El poder de Celestina sobre cuantos la rodean consiste en que es un espíritu reflexivo y horriblemente sereno, en quien ninguna pasión hace mella, salvo la codicia sórdida, que es precisamente la causa de su ruina. Es la inteligencia sin corazón aplicada al mal con tan insistente brío que resultaría peligrosa su representación, si no apareciese templada por la propia indignidad de la persona (que la aleja de todo contacto con el lector honrado) y por los aspectos cómicos de su figura, que son fuente de inofensivo placer estético. No sabemos si el público la resistiría en escena: nos inclinamos a creer que no; pero en el libro es tan deseada su presencia como lo eran sus visitas por Calisto, y casi nos indignamos con la barbarie de Sempronio y su compañero, que atajaron en tan mala hora aquel raudal de castizos donaires y de elegantes y pulidas razones.

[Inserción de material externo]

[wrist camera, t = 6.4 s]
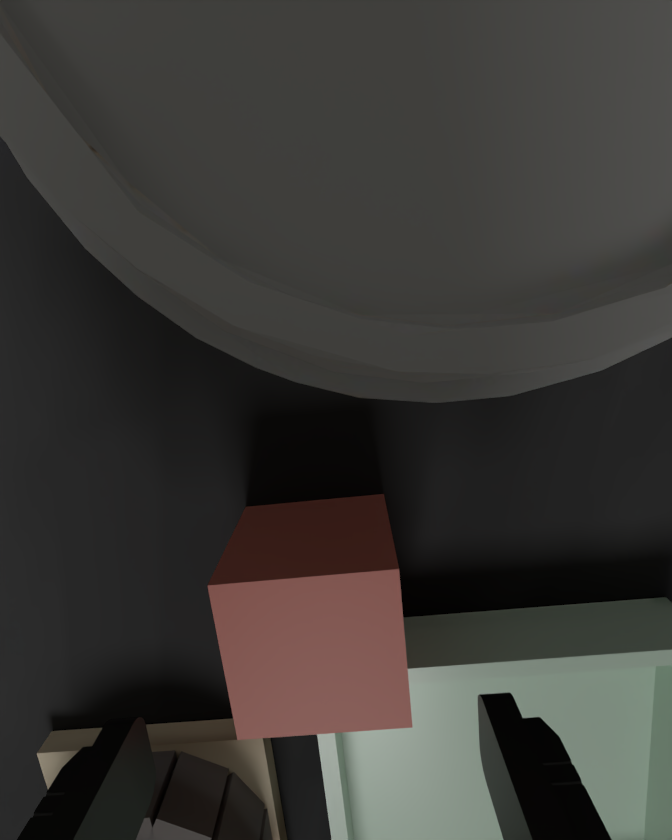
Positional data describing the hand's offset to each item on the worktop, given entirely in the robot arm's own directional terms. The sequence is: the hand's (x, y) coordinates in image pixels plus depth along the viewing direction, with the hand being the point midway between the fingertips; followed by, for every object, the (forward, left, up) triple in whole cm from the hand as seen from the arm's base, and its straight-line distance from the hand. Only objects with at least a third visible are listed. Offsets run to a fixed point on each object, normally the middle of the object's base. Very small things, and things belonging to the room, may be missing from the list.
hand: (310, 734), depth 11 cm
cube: (-1, 0, -7) cm, 7 cm away
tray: (+9, +6, -7) cm, 12 cm away
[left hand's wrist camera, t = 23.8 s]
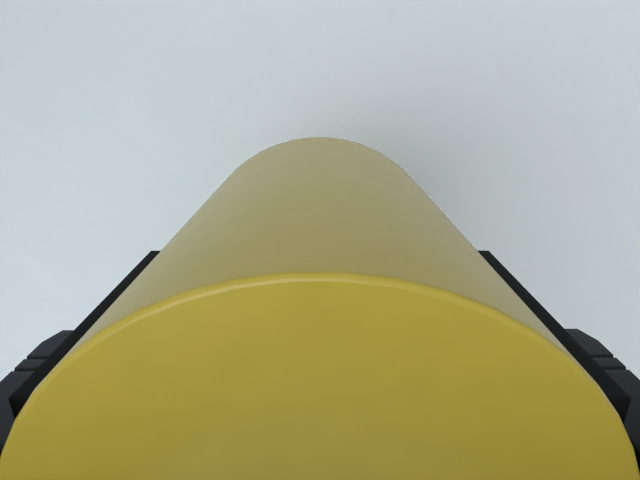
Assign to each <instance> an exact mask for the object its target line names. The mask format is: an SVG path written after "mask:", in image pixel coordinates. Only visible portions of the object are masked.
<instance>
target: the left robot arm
mask: <svg viewBox="0 0 640 480" xmlns="http://www.w3.org/2000/svg"><path fill="white" fill-rule="evenodd" d="M478 252H479V253H480V255H481V256H482V257H483V258H484V259H485V260H486V261H487V262H488V263H489V264H490V266H491V267H492V268H493V269H494V270H495V271H496V272H497V273H498V274H499V275H500V277H501V278H502V279H503V280H504V281H505V282H506V283H507V284H508V285H509V287H510V288H511V289H512V290H513V291H514V292H515V293H516V294H517V295H518V296H519V298H520V299H521V300H522V301H523V302H524V303H525V304H526V305H527V306H528V308H529V309H530V310H531V311H532V312H533V313H534V314H535V315H536V316H537V317H538V319H539V320H540V321H541V322H542V323H543V324H544V325H545V326H546V327H547V328H548V330H549V331H550V332H551V333H552V334H553V335H554V336H555V337H556V338H557V340H558V341H559V342H560V343H561V344H562V345H563V346H564V347H565V348H566V349H567V351H568V352H569V353H570V354H571V355H572V356H573V357H574V358H575V359H576V361H577V362H578V363H579V364H580V365H581V366H582V367H583V368H584V369H585V370H586V372H587V373H588V374H589V375H590V376H591V377H592V378H593V379H594V380H595V381H596V383H597V384H598V385H599V386H600V388H601V389H602V391H603V392H604V394H605V395H606V397H607V398H608V400H609V401H610V403H611V404H612V405H613V407H614V408H615V410H616V411H617V413H618V414H619V416H620V418H621V421H622V423H623V425H624V427H625V430H626V432H627V434H628V436H629V439H630V441H631V443H632V445H633V448H634V452H635V456H636V461H637V465H638V469H639V474H640V380H639V379H638V378H637V377H636V376H635V375H634V374H633V373H632V372H631V371H630V370H626V367H625V366H624V365H623V364H622V363H621V362H620V361H619V360H618V359H617V358H613V354H612V353H611V352H609V351H608V350H607V349H606V348H605V347H604V346H603V345H602V344H601V343H600V342H599V341H598V340H596V339H594V338H592V337H591V336H589V335H587V334H585V333H583V332H582V331H580V330H578V329H564V328H563V327H562V326H561V325H560V324H559V323H558V322H557V321H556V320H555V319H554V318H553V317H552V316H551V315H550V314H549V313H548V312H547V311H546V310H545V309H544V308H543V307H542V306H541V305H540V303H539V302H538V301H537V300H536V299H535V298H534V297H533V296H532V295H531V294H530V293H529V292H528V291H527V290H526V289H525V288H524V287H523V286H522V285H521V284H520V283H519V282H518V281H517V280H516V279H515V278H514V277H513V276H512V275H511V274H510V273H509V272H508V270H507V269H506V268H505V267H504V266H503V265H502V264H501V263H500V262H499V261H498V260H497V259H496V258H495V257H494V256H493V255H492V254H491V253H490V252H489V251H478ZM159 253H160V251H151V252H150V253H149V254H148V255H147V256H146V257H145V258H144V259H143V260H142V261H141V262H140V263H139V264H138V265H137V266H136V267H135V268H134V269H133V270H132V271H131V272H130V273H129V274H128V275H127V276H126V277H125V278H124V279H123V280H122V282H121V283H120V284H119V285H118V286H117V287H116V288H115V289H114V290H113V291H112V292H111V293H110V294H109V295H108V296H107V297H106V298H105V299H104V300H103V301H102V302H101V303H100V304H99V305H98V306H97V307H96V308H95V309H94V310H93V311H92V312H91V313H90V315H89V316H88V317H87V318H86V319H85V320H84V321H83V322H82V323H81V324H80V325H79V326H78V327H77V328H76V329H75V330H63V331H61V332H59V333H57V334H56V335H54V336H52V337H50V338H49V339H47V340H45V341H43V342H42V343H41V344H40V345H39V346H38V347H36V348H35V349H34V350H33V351H32V352H31V353H30V354H29V355H28V356H27V359H24V360H23V361H22V362H21V363H20V364H19V365H18V366H17V367H16V368H15V370H14V371H11V372H10V373H9V374H8V375H7V376H6V377H5V378H4V379H3V380H2V381H1V382H0V457H1V453H2V450H3V448H4V445H5V443H6V440H7V438H8V435H9V433H10V430H11V428H12V425H13V423H14V421H15V419H16V417H17V416H18V414H19V412H20V411H21V409H22V408H23V406H24V405H25V403H26V402H27V400H28V398H29V397H30V395H31V394H32V392H33V391H34V389H35V388H36V387H37V386H38V385H39V383H40V382H41V381H42V380H43V379H44V378H45V377H46V376H47V375H48V374H49V373H50V371H51V370H52V369H53V368H54V367H55V366H56V365H57V364H58V363H59V362H60V361H61V359H62V358H63V357H64V356H65V355H66V354H67V353H68V352H69V351H70V350H71V349H72V347H73V346H74V345H75V344H76V343H77V342H78V341H79V340H80V339H81V338H82V337H83V335H84V334H85V333H86V332H87V331H88V330H89V329H90V328H91V327H92V326H93V325H94V323H95V322H96V321H97V320H98V319H99V318H100V317H101V316H102V315H103V314H104V313H105V311H106V310H107V309H108V308H109V307H110V306H111V305H112V304H113V303H114V302H115V301H116V299H117V298H118V297H119V296H120V295H121V294H122V293H123V292H124V291H125V290H126V289H127V287H128V286H129V285H130V284H131V283H132V282H133V281H134V280H135V279H136V278H137V277H138V275H139V274H140V273H141V272H142V271H143V270H144V269H145V268H146V267H147V266H148V265H149V263H150V262H151V261H152V260H153V259H154V258H155V257H156V256H157V255H158V254H159Z"/></svg>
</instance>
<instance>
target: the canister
mask: <svg viewBox="0 0 640 480" xmlns="http://www.w3.org/2000/svg"><path fill="white" fill-rule="evenodd" d="M0 480H640V474H639V469H638V465H637V461H636V456H635V452H634V448H633V445H632V443H631V441H630V439H629V436H628V434H627V432H626V430H625V427H624V425H623V423H622V421H621V418H620V416H619V414H618V413H617V411H616V410H615V408H614V407H613V405H612V404H611V403H610V401H609V400H608V398H607V397H606V395H605V394H604V392H603V391H602V389H601V388H600V386H599V385H598V384H597V383H596V381H595V380H594V379H593V378H592V377H591V376H590V375H589V374H588V373H587V372H586V370H585V369H584V368H583V367H582V366H581V365H580V364H579V363H578V362H577V361H576V359H575V358H574V357H573V356H572V355H571V354H570V353H569V352H568V351H567V349H566V348H565V347H564V346H563V345H562V344H561V343H560V342H559V341H558V340H557V338H556V337H555V336H554V335H553V334H552V333H551V332H550V331H549V330H548V328H547V327H546V326H545V325H544V324H543V323H542V322H541V321H540V320H539V319H538V317H537V316H536V315H535V314H534V313H533V312H532V311H531V310H530V309H529V308H528V306H527V305H526V304H525V303H524V302H523V301H522V300H521V299H520V298H519V296H518V295H517V294H516V293H515V292H514V291H513V290H512V289H511V288H510V287H509V285H508V284H507V283H506V282H505V281H504V280H503V279H502V278H501V277H500V275H499V274H498V273H497V272H496V271H495V270H494V269H493V268H492V267H491V266H490V264H489V263H488V262H487V261H486V260H485V259H484V258H483V257H482V256H481V255H480V253H479V252H478V251H477V250H476V249H475V248H474V247H473V246H472V245H471V243H470V242H469V241H468V240H467V239H466V238H465V237H464V236H463V235H462V234H461V232H460V231H459V230H458V229H457V228H456V227H455V226H454V225H453V224H452V222H451V221H450V220H449V219H448V218H447V217H446V216H445V215H444V214H443V213H442V211H441V210H440V209H439V208H438V207H437V206H436V205H435V204H434V203H433V202H432V200H431V199H430V198H429V197H428V196H427V195H426V194H425V193H424V192H423V190H422V189H421V188H420V187H419V186H418V185H417V184H416V183H415V182H414V181H413V179H412V178H411V177H410V176H409V175H408V174H407V173H406V172H405V171H404V170H403V169H402V168H401V167H399V166H398V165H397V164H396V163H394V162H393V161H392V160H390V159H389V158H387V157H386V156H384V155H382V154H381V153H379V152H377V151H375V150H373V149H371V148H368V147H366V146H364V145H361V144H358V143H354V142H351V141H347V140H342V139H334V138H304V139H297V140H292V141H288V142H285V143H281V144H278V145H275V146H273V147H270V148H268V149H266V150H264V151H261V152H260V153H258V154H256V155H255V156H253V157H252V158H250V159H248V160H247V161H246V162H244V163H243V164H242V165H241V166H240V167H238V168H237V169H236V170H235V171H234V172H233V173H232V174H231V175H230V176H229V177H228V178H227V179H226V181H225V182H224V183H223V184H222V185H221V186H220V187H219V188H218V189H217V190H216V191H215V193H214V194H213V195H212V196H211V197H210V198H209V199H208V200H207V201H206V202H205V203H204V205H203V206H202V207H201V208H200V209H199V210H198V211H197V212H196V213H195V214H194V215H193V217H192V218H191V219H190V220H189V221H188V222H187V223H186V224H185V225H184V226H183V227H182V229H181V230H180V231H179V232H178V233H177V234H176V235H175V236H174V237H173V238H172V239H171V241H170V242H169V243H168V244H167V245H166V246H165V247H164V248H163V249H162V250H161V251H160V253H159V254H158V255H157V256H156V257H155V258H154V259H153V260H152V261H151V262H150V263H149V265H148V266H147V267H146V268H145V269H144V270H143V271H142V272H141V273H140V274H139V275H138V277H137V278H136V279H135V280H134V281H133V282H132V283H131V284H130V285H129V286H128V287H127V289H126V290H125V291H124V292H123V293H122V294H121V295H120V296H119V297H118V298H117V299H116V301H115V302H114V303H113V304H112V305H111V306H110V307H109V308H108V309H107V310H106V311H105V313H104V314H103V315H102V316H101V317H100V318H99V319H98V320H97V321H96V322H95V323H94V325H93V326H92V327H91V328H90V329H89V330H88V331H87V332H86V333H85V334H84V335H83V337H82V338H81V339H80V340H79V341H78V342H77V343H76V344H75V345H74V346H73V347H72V349H71V350H70V351H69V352H68V353H67V354H66V355H65V356H64V357H63V358H62V359H61V361H60V362H59V363H58V364H57V365H56V366H55V367H54V368H53V369H52V370H51V371H50V373H49V374H48V375H47V376H46V377H45V378H44V379H43V380H42V381H41V382H40V383H39V385H38V386H37V387H36V388H35V389H34V391H33V392H32V394H31V395H30V397H29V398H28V400H27V402H26V403H25V405H24V406H23V408H22V409H21V411H20V412H19V414H18V416H17V417H16V419H15V421H14V423H13V425H12V428H11V430H10V433H9V435H8V438H7V440H6V443H5V445H4V448H3V450H2V453H1V457H0Z"/></svg>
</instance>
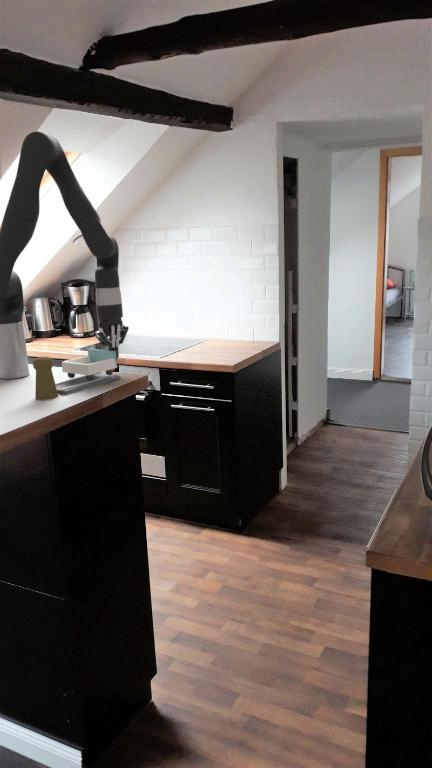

Los discursos de Celestina contienen en sentenciosa forma una filosofía agridulce de la vida, en que no todo es falso y pecaminoso. Porque no sólo de amores es maestra Celestina, sino que con gran ingenio discurre sobre los males de la vejez, sobre los inconvenientes de la riqueza, sobre el ganar amigos y conservarlos, sobre las vanas promesas de los señores, sobre la tranquilidad del ánimo, sobre la inconstancia de la fortuna, y otros temas de buena lección y aprovechamiento, que no por salir de tales labios pueden menospreciarse. Claro es que la socarronería de la perversa vieja quita mucho de su gravedad y magisterio a estos aforismos; pero de aquí se engendra un humorístico contraste, y no es éste el menor de los méritos en la creación de este singular Séneca o Plutarco con haldas luengas, que parece una caricatura de los moralistas profesionales. (...)
Los enamorados
Si admirables son los personajes secundarios y cómicos de la Celestina, ¿qué diremos de la pareja enamorada, que en la historia de la poesía humana precede y anuncia a la de Verona? Nunca el lenguaje del amor salió tan férvido y sincero de pluma española como no fuese la de Lope de Vega en sus más felices momentos. Nunca antes de la época romántica fueron adivinadas de un modo tan hondo las crisis de la pasión impetuosa y aguda, los súbitos encendimientos y desmayos, la lucha del pudor con el deseo, la misteriosa llama que prende en el pecho de la incauta virgen, el lánguido abandono de las caricias matadoras, la brava arrogancia con que el alma enamorada se pone sola en medio del tumulto de la vida y reduce a su amor el universo, y sucumbe gozosa, herida por las flechas del omnipotente Eros. Toda la psicología del más universal de los sentimientos humanos puede extraerse de la tragicomedia de Rojas si se la lee con la atención que tal monumento merece. Por mucho que apreciemos el idealismo cortesano y caballeresco de don Pedro Calderón, ¡qué fríos y qué artificiosos y amanerados parecen los galanes y damas de sus comedias, al lado del sencillo Calisto y de la ingenua Melibea, que tienen el vicio de la pedantería escolar, pero que nunca falsifican el sentimiento! También Shakespeare pagó tributo al eufuismo, y en Romeo and Juliet muy particularmente; versos hay allí de innegable mal gusto, y alguno habremos de citar, pero ¿quién se acuerda de ellos, cuando la tormenta de la pasión estalla?